Black Village (LITT FRANCAISE) (French Edition) by Lutz Bassmann

Black Village (LITT FRANCAISE) (French Edition) by Lutz Bassmann

Auteur:Lutz Bassmann [Bassmann, Lutz]
La langue: fra
Format: epub
Éditeur: Editions Verdier
Publié: 2017-08-23T21:00:00+00:00


19. AVEC YOÏSHA

J’avais quatre ans, mon petit frère avait un an de moins, nous vivions à la fois dans les ruines du ghetto Adiana Dardaf et dans un monde où, en dehors d’un cercle de proches, tout était sorcier et inexplicable. Ce monde était peuplé de rumeurs, de personnages impressionnants, de combattants masculins ou féminins, drapés dans des manteaux qui sentaient le feu et la poussière, de femmes qui filaient comme des ombres, d’infirmières jeunes ou moustachues, de grands-mères silencieuses et de grands-mères vociférantes, et nous devions là-dedans trouver la voie de notre indépendance et de notre bonheur de petits animaux, quitte, si quelque chose allait mal, à nous replier dans nos enfantines ténèbres et à ne plus en bouger. Les inconnus que nous croisions sur le palier ou dans les couloirs parfois s’arrêtaient à notre hauteur pour nous toucher la tête ou nous poser de bienveillantes questions sur notre âge, sur nos animaux préférés ou sur les héros rouges que nous admirions. Nous avions tendance à les voir comme des oncles quand il s’agissait d’hommes et comme des tantes quand il s’agissait de femmes, mais, la plupart du temps, nous nous contentions de constater leur simple qualité d’adultes, illustrée par leurs odeurs d’adultes et leur manière de s’adresser à nous comme si nous étions des retardés mentaux, de nous câliner le crâne en riant, ou en pleurant, car certains étaient émotifs, et ensuite de nous abandonner pour s’occuper de tout autre chose, comme si nous leur avions brusquement déplu ou comme si nous ne comptions absolument pas pour eux. De ces gens, nous attendions peu, mais nous avions toujours de l’affection en réserve et, jusqu’à ce qu’ils se redressent après s’être penchés vers nous, jusqu’à ce qu’ils nous délaissent, nous nous comportions en leur présence avec docilité et patience. Nous ne protestions pas quand ils nous dérangeaient dans nos jeux, nous nous tenions presque au garde-à-vous devant eux, pour accueillir leurs postillons et leurs caresses qu’ils souhaitaient douces mais qui nous paraissaient rudes, et pour répondre avec sérieux à leurs interrogations incongrues.

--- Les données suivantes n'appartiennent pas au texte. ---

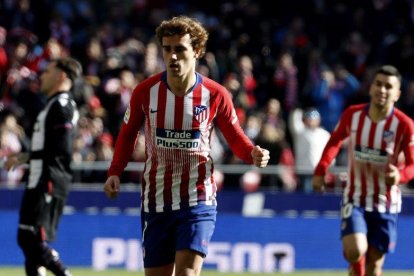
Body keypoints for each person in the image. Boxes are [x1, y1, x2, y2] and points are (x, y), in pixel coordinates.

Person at [103, 15, 270, 276]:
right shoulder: (145, 92)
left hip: (197, 199)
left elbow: (235, 137)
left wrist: (252, 153)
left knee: (187, 274)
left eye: (180, 49)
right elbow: (126, 135)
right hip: (156, 201)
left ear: (197, 51)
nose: (172, 57)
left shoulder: (216, 94)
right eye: (167, 49)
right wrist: (115, 171)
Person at [312, 65, 414, 276]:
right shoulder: (353, 115)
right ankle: (355, 265)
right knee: (355, 250)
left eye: (388, 86)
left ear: (397, 94)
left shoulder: (405, 125)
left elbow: (413, 164)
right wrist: (321, 169)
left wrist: (399, 176)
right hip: (355, 198)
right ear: (370, 88)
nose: (382, 90)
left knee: (374, 267)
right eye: (378, 84)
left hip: (386, 203)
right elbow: (335, 141)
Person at [3, 57, 82, 276]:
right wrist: (26, 157)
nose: (42, 75)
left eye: (47, 71)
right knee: (28, 240)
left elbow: (61, 149)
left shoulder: (62, 105)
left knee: (31, 240)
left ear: (62, 76)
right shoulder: (52, 104)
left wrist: (27, 157)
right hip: (39, 177)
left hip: (49, 178)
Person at [288, 107, 330, 193]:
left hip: (319, 171)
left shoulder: (324, 134)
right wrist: (298, 108)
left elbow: (330, 152)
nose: (311, 121)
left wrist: (329, 167)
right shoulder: (300, 132)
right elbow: (294, 120)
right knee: (306, 196)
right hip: (304, 170)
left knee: (320, 196)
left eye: (314, 119)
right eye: (309, 118)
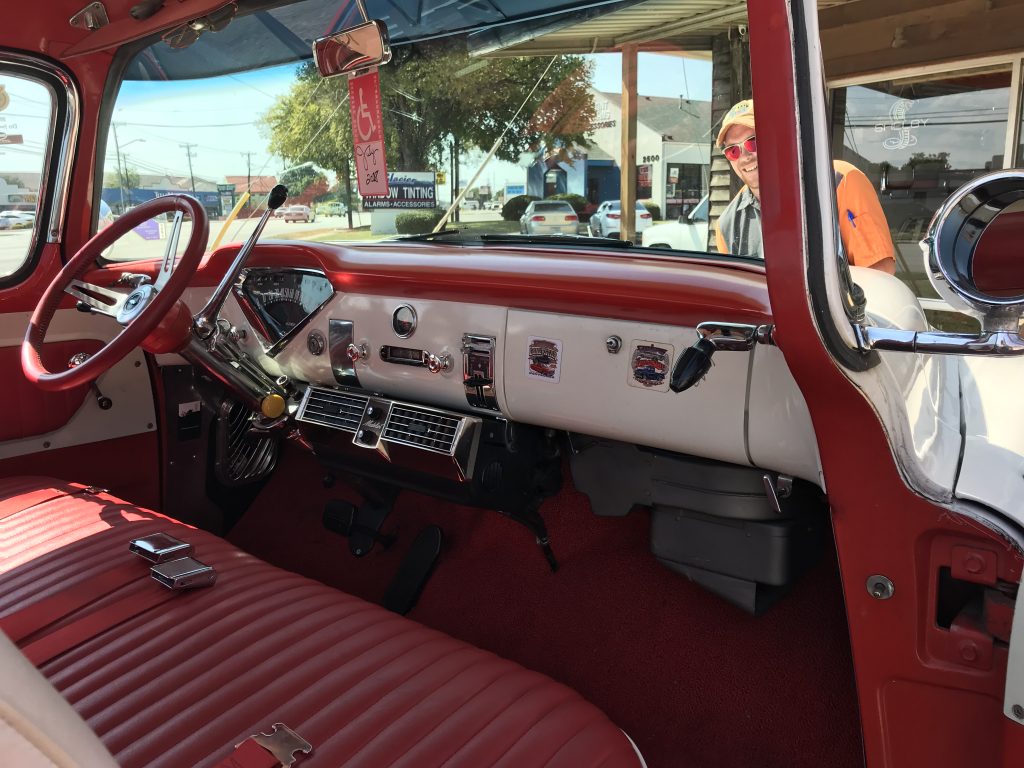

Il y avait dans une chambre voisine de la nôtre un endroit, doté d’un lit de fer, d’une armoire de fer et d’une chaise, où des adultes de ce genre, des oncles et des tantes dont nous ignorions le nom ou que nous confondions entre eux, pouvaient passer plusieurs jours sans ouvrir la porte, sinon pendant la nuit où ils profitaient du calme régnant dans les couloirs pour aller se débarbouiller et faire leurs besoins. Ils se mêlaient le moins possible de la vie en cours dans la maison, on les voyait rarement s’asseoir à la table du réfectoire ou participer aux assemblées générales. Ils essayaient de se faire oublier et glissaient le long des murs comme des ombres, et, même si c’était du monde extérieur et de la rue qu’ils se cachaient, ils vivaient avec nous dans une semi-clandestinité. Ils arrivaient en général en compagnie de mon père, qui les avait guidés dans la ville le long des couloirs et des galeries les moins surveillés.